Not that it was universally shared. Conservative heirs to the pre-cold-war tradition questioned the Bush presidency, only to be denounced as cranks. But, eventually, their critique of both Bush and imperial conservatism gathered momentum. The massive expansion of Medicare in 2003, for instance, was vehemently opposed by deficit hawks, including Jim DeMint, then a House Republican and today a senator adored by Tea Partiers. Reelected by a whisker in 2004, Bush promptly proposed a bold and humane overhaul of immigration policy (calculated to secure the growing Latino vote), an initiative which met resistance in Congress. The fiercest critics were, increasingly, Republicans. Bruce Bartlett, an early supply-sider and official in the administrations of Reagan and the first President Bush, labeled the second Bush an “impostor,” whose policies betrayed every true conservative impulse. “Bush’s instincts for activist government were evident in his No Child Left Behind bill, his steel tariffs, and his vigorous spending increases,” Bartlett wrote in 2006. “In light of Bush’s big-spending ways, Bill Clinton now looks almost like another Calvin Coolidge.” In 2008, it was House Republicans who initially blocked Bush’s emergency tarp bill, which squeaked through only after arm-twisting by John Boehner.
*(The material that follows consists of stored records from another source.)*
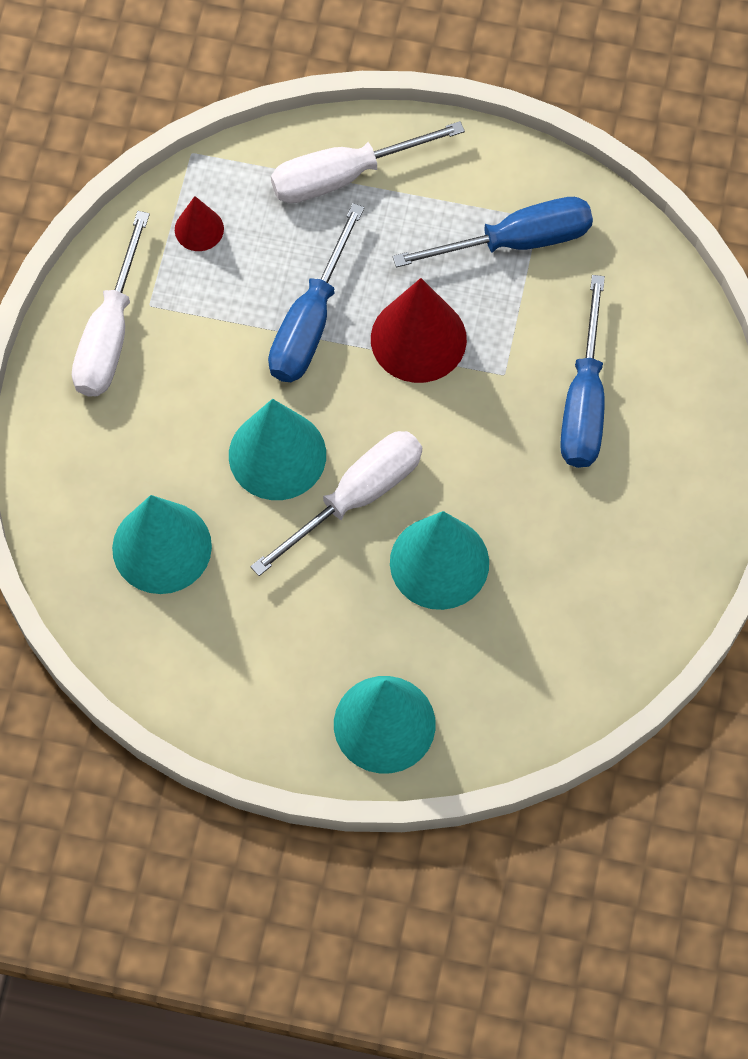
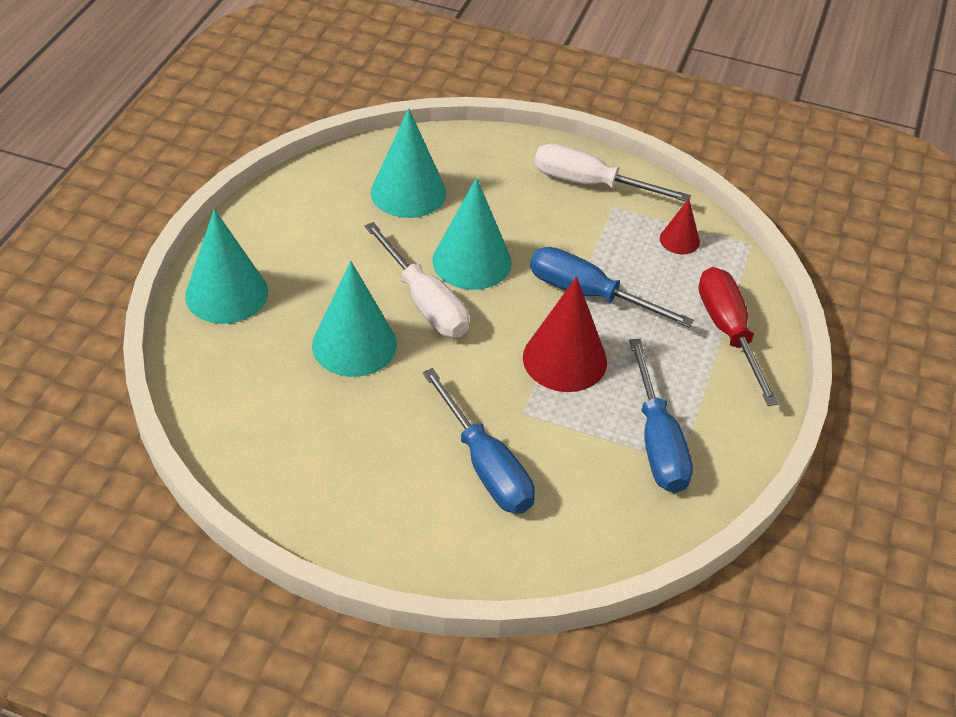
camera: 95 degrees right, 20 degrees down
white screwdriver [271,121,465,203] -> red screwdriver [698,267,779,406]
blue screwdriver [560,275,605,468] -> blue screwdriver turned 135 degrees counterclockwise [423,368,535,514]

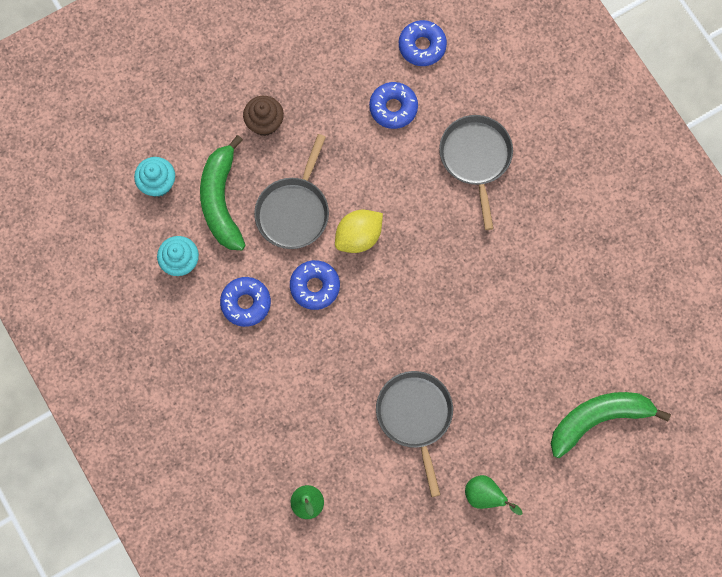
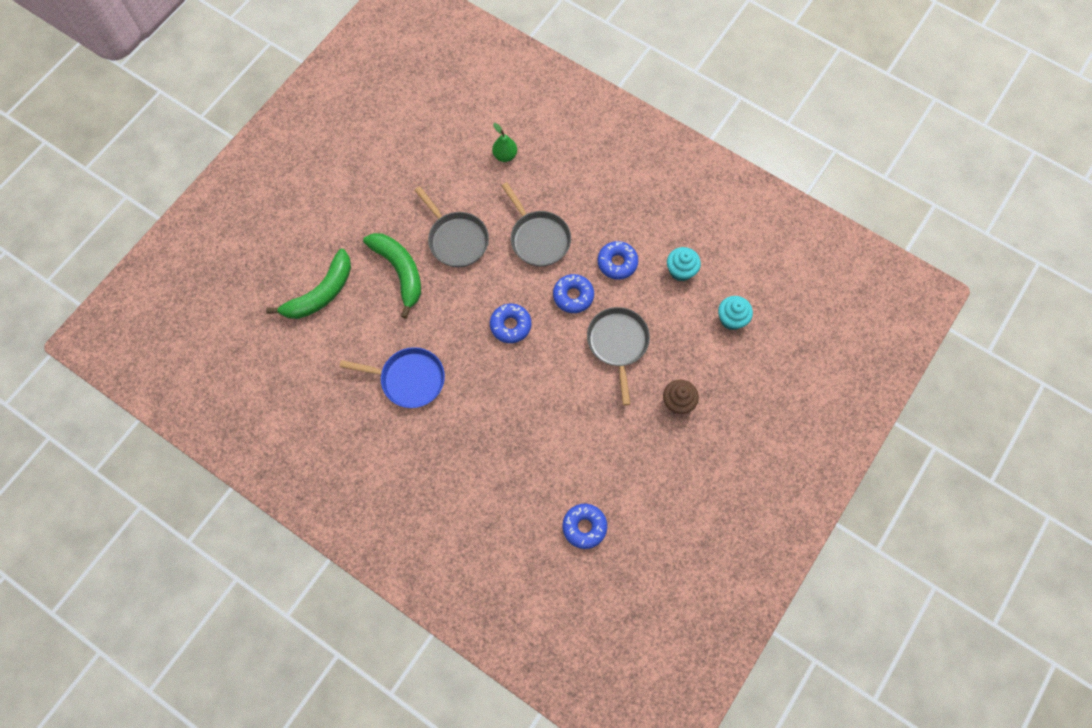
camera: 155 degrees right, 5 degrees down
green banana [200,135,246,250] -> green banana moved to [363,233,421,319]
yellow lemon [335,210,383,253] -> none
blue donut [369,82,418,129] -> blue donut moved to [490,304,531,343]
grey pan [439,115,513,230] -> grey pan moved to [501,182,571,267]
green pear [465,475,522,515] -> none
none -> blue pan [339,347,445,408]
BY THIS TIME, 9/11 and its aftermath had given way to a new crisis, the Wall Street implosion and its economic costs. Today’s Republican legislators, and the Tea Party faction that drives them, are indifferent as a group to foreign policy and distrustful of any and all presidential initiatives. That a Democrat now occupies the White House, and initially urged major reforms, has only hardened opposition on the right to a powerful executive. Even the specter of Reagan has receded. It is instead Goldwater’s dogma that resonates, his declaration (in 1960) that “I have little interest in streamlining government or in making it more efficient, for I mean to reduce its size. ... My aim is not to pass laws, but to repeal them.”
Like the Gingrich-bloc Republicans in the 1990s, today’s Tea Party conservatives reject every aspect of imperial conservatism and seek to restore an older pre-cold-war ideal. Their precepts include a balanced budget, “constitutional conservatism,” and states’ rights, and they exhibit isolationist tendencies directly traceable to Taft, McCarthy, and Bricker. There is one crucial difference: They are even more willing to wield parliamentary weapons to get their way—the filibuster, delayed appointments, withheld funding, and, most brazenly, a contrived crisis over the routine matter of the debt ceiling.
These tactics come with great risk. Legislators who put the interests of ideology over the broad national will—which opposes them on most of these matters—can appear small-minded and selfish and alienate a public that otherwise shares their general frustrations with government. Still, the current dynamics of the GOP presidential race suggest that legislative conservatism won’t fade anytime soon. Of all the candidates in the race, it is the antitax, anti-statist Bachmann who has inspired the most enthusiasm. Imperial conservatism, it appears, did not merely wither under Bush; it was extinguished by him, at least in its familiar outlines. It had already lost both meaning and urgency with the end of the cold war. Only September 11, which fostered the almost universal belief that American strength was being freshly tested, gave it a brief resurrection.